Initially the boys' behaviour wasn't markedly different - they both loved to climb, fish and run around with glee - even if Omar sometimes left Yaqub trailing in his dust. But then, aged thirteen, there were two fateful nights, the first at a Carnival ball at the Benemous' mansion. Yaqub had eyes for a beautiful girl called Livia but was told by his mother to take his young sister home. On his return he was shocked to discover that his brother had taken his place in the young girl's arms.
That, however, was as nothing compared to an evening soon afterwards during the projection of a film in a blacked out room after Livia joined Yaqub on a seat he'd saved for her at the front. At the back, Omar seethed. Until an opportunity presented itself...
And you know what I said about the feckless father? No, there was no recrimination to speak of and no discipline at all.

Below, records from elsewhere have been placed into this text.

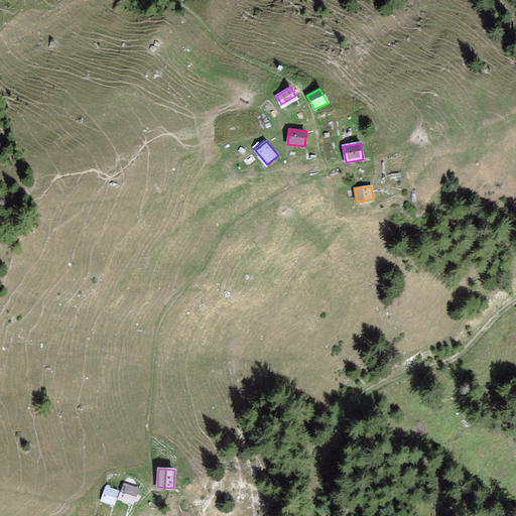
[(138,489),(124,484),(119,499),(133,503),(138,489)]
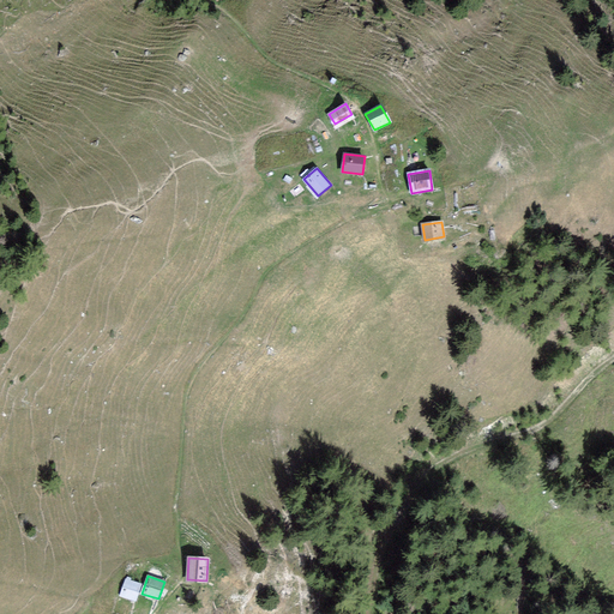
[(140,584),(126,579),(121,595),(136,600),(140,584)]
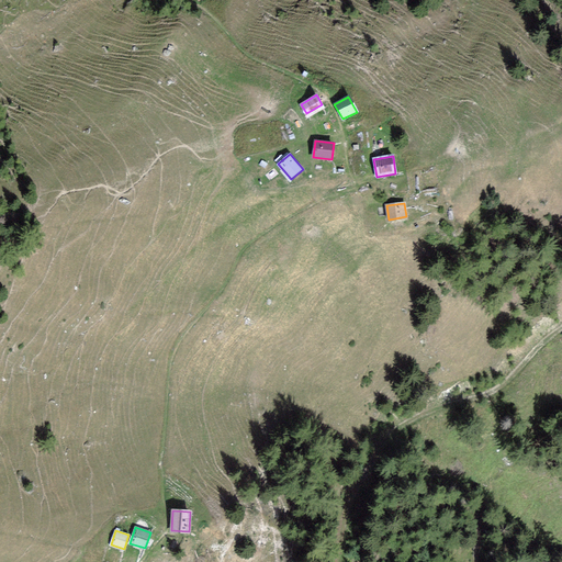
All buildings are outlined.
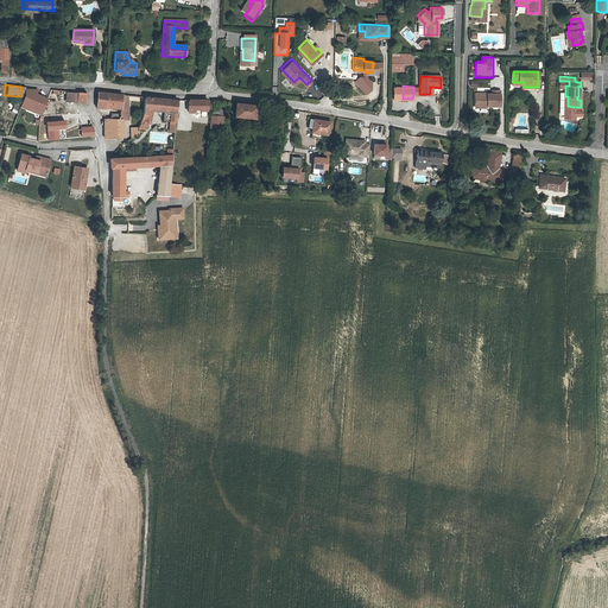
[(23,99),(23,100),(27,101),(30,94),(33,95),(36,92),(24,88),(23,96),(23,99)]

Instead the twins were subsequently separated, Yaqub sent to the Lebanon to learn other languages leaving Zana to spoil Omar further.
Five years later Yaqub returned, which is where we came in.
Yaqub, come... give your brother a hug.
From now on, life will be better. Everything improves after the end of a war.
The war has only just begun.
From the creators of DAYTRIPPER and DE:TALES, it's another graphic novel that may make you sit and think.
The story is laid out in layers, temporal strata which the narrator digs up - not necessarily in the order in which the events originally occurred - in an effort to get to the bottom of what continued to go so very wrong, and why. The sons come and go and, as you'd expect by now, one of those sons' absence being tolerated, indeed welcomed more than the other's. It is the story of a mother who will not let go, a father who becomes bitter and resentful, and two brothers who prove a perfect case study in nature and nurture.
The narrator, I would remind you, is the son of the family's servant Domingas. He has no idea who his father is, but he has his suspicions.